__WHAT TO DO__: Your output should be the lines from the one with "Canadian Coalition for" through the end of the entries below, set down word for word and nothing else.

──────── RECORDS TO PROCESS

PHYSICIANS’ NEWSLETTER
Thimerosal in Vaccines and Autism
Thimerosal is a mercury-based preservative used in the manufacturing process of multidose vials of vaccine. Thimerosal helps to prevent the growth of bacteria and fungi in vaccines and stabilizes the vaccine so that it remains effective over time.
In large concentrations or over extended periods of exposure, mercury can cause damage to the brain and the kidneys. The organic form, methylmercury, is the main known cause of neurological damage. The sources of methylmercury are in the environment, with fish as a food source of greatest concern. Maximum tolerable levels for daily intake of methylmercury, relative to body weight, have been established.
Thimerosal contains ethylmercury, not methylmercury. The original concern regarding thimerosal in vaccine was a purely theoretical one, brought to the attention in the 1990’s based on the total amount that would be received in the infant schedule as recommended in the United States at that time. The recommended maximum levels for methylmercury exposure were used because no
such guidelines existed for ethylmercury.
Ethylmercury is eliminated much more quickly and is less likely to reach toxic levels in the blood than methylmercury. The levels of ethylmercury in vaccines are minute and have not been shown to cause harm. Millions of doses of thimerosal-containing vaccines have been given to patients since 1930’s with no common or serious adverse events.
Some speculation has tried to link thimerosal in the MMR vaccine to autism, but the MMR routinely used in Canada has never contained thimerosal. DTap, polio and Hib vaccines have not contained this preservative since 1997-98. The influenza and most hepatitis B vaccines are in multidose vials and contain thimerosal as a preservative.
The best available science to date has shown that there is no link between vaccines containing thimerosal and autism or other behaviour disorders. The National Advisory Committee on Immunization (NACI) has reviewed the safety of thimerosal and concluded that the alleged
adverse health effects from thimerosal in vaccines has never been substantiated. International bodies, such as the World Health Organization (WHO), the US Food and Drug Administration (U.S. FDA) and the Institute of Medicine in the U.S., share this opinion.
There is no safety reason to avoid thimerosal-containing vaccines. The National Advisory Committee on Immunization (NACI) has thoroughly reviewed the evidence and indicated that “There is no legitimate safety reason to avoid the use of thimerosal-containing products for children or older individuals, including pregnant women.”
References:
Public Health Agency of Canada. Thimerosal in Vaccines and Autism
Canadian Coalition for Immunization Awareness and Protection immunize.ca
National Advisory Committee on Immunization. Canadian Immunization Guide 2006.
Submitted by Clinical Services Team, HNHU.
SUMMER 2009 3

────────────────

__SOLUTION TO THIS EXERCISE__:
Canadian Coalition for Immunization Awareness and Protection immunize.ca
National Advisory Committee on Immunization. Canadian Immunization Guide 2006.
Submitted by Clinical Services Team, HNHU.
SUMMER 2009 3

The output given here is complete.